PROVIDED DATA ->
────────────────
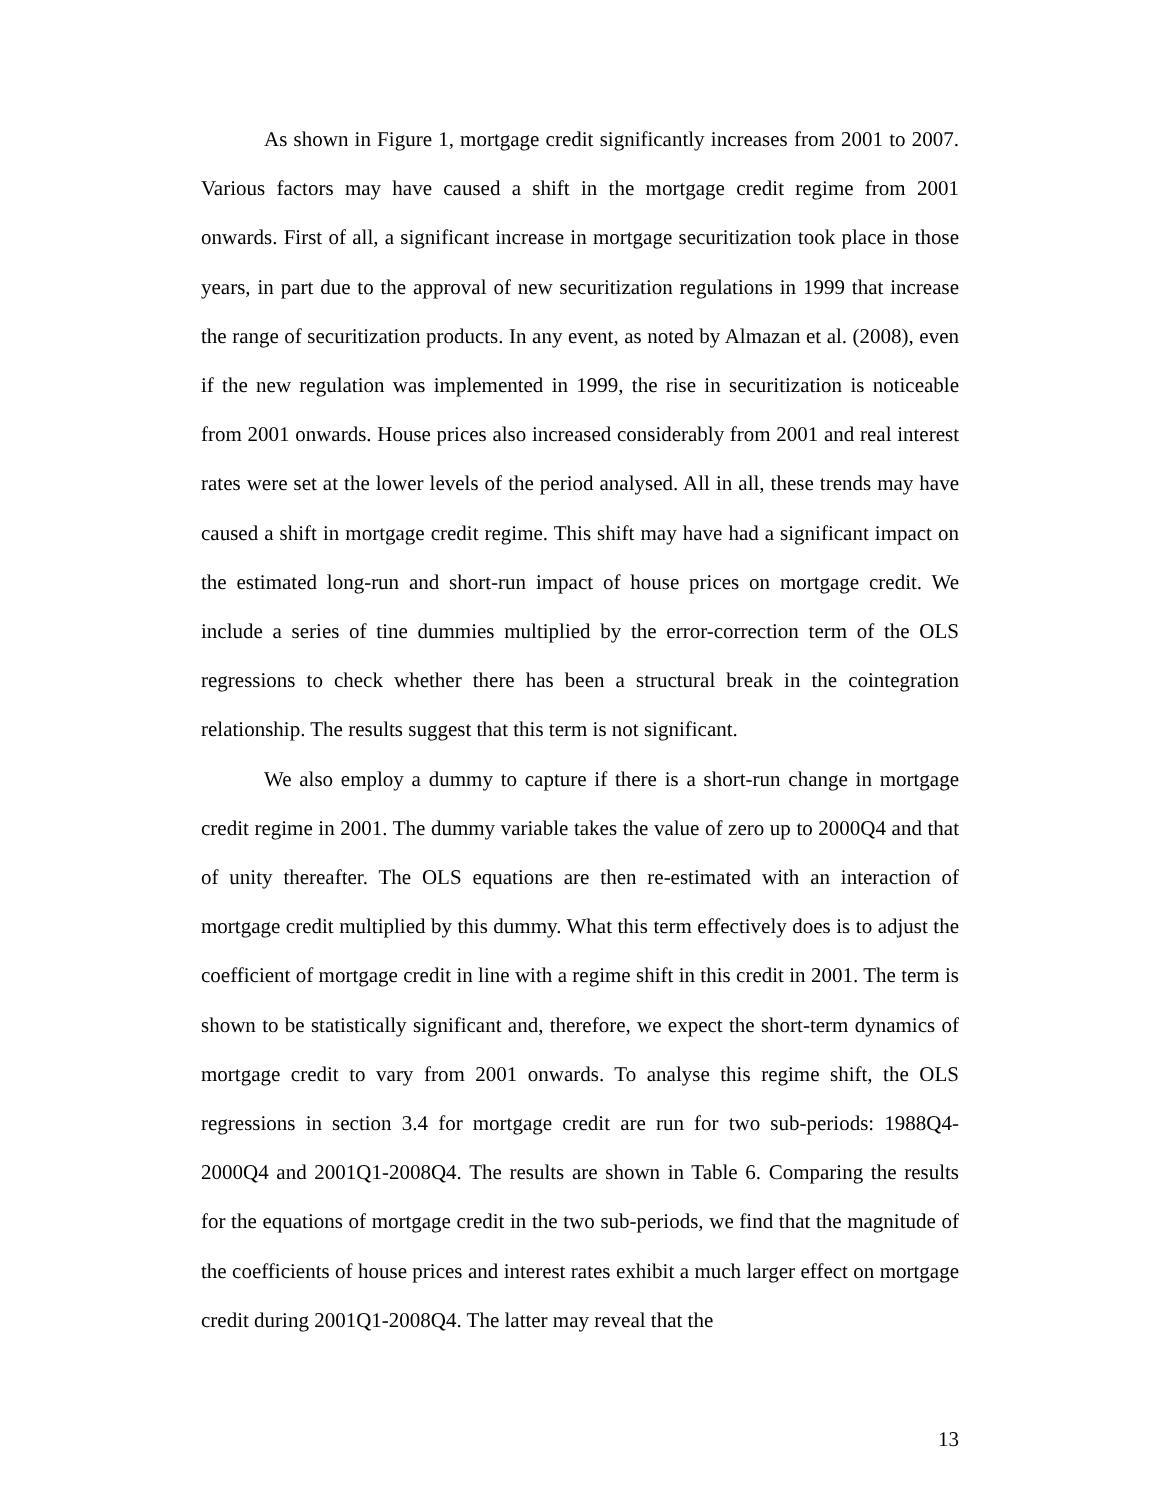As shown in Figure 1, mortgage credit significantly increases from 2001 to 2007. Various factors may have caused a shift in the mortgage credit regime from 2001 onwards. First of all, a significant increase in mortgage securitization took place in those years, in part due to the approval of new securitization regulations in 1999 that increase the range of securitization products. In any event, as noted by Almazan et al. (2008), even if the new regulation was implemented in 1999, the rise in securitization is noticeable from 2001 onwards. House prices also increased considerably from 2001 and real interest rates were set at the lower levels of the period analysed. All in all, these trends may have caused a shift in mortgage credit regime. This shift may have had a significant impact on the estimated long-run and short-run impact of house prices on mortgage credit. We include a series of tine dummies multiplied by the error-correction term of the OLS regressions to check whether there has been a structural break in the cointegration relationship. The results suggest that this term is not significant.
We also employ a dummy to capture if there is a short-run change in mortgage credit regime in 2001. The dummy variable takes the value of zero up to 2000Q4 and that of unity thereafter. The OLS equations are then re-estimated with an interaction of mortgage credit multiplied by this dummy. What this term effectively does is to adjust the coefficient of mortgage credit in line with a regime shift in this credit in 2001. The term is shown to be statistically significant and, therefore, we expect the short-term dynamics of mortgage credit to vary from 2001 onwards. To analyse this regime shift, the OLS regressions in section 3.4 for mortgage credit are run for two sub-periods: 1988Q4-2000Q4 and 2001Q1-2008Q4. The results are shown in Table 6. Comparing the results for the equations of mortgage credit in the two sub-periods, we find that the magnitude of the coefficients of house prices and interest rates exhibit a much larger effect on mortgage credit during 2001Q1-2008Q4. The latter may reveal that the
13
────────────────
AIM OF THE EXERCISE ->
Repeat the listing in full and exactly. Leave any pictures out.

ANSWER TO THE EXERCISE ->
As shown in Figure 1, mortgage credit significantly increases from 2001 to 2007. Various factors may have caused a shift in the mortgage credit regime from 2001 onwards. First of all, a significant increase in mortgage securitization took place in those years, in part due to the approval of new securitization regulations in 1999 that increase the range of securitization products. In any event, as noted by Almazan et al. (2008), even if the new regulation was implemented in 1999, the rise in securitization is noticeable from 2001 onwards. House prices also increased considerably from 2001 and real interest rates were set at the lower levels of the period analysed. All in all, these trends may have caused a shift in mortgage credit regime. This shift may have had a significant impact on the estimated long-run and short-run impact of house prices on mortgage credit. We include a series of tine dummies multiplied by the error-correction term of the OLS regressions to check whether there has been a structural break in the cointegration relationship. The results suggest that this term is not significant.
We also employ a dummy to capture if there is a short-run change in mortgage credit regime in 2001. The dummy variable takes the value of zero up to 2000Q4 and that of unity thereafter. The OLS equations are then re-estimated with an interaction of mortgage credit multiplied by this dummy. What this term effectively does is to adjust the coefficient of mortgage credit in line with a regime shift in this credit in 2001. The term is shown to be statistically significant and, therefore, we expect the short-term dynamics of mortgage credit to vary from 2001 onwards. To analyse this regime shift, the OLS regressions in section 3.4 for mortgage credit are run for two sub-periods: 1988Q4-2000Q4 and 2001Q1-2008Q4. The results are shown in Table 6. Comparing the results for the equations of mortgage credit in the two sub-periods, we find that the magnitude of the coefficients of house prices and interest rates exhibit a much larger effect on mortgage credit during 2001Q1-2008Q4. The latter may reveal that the
13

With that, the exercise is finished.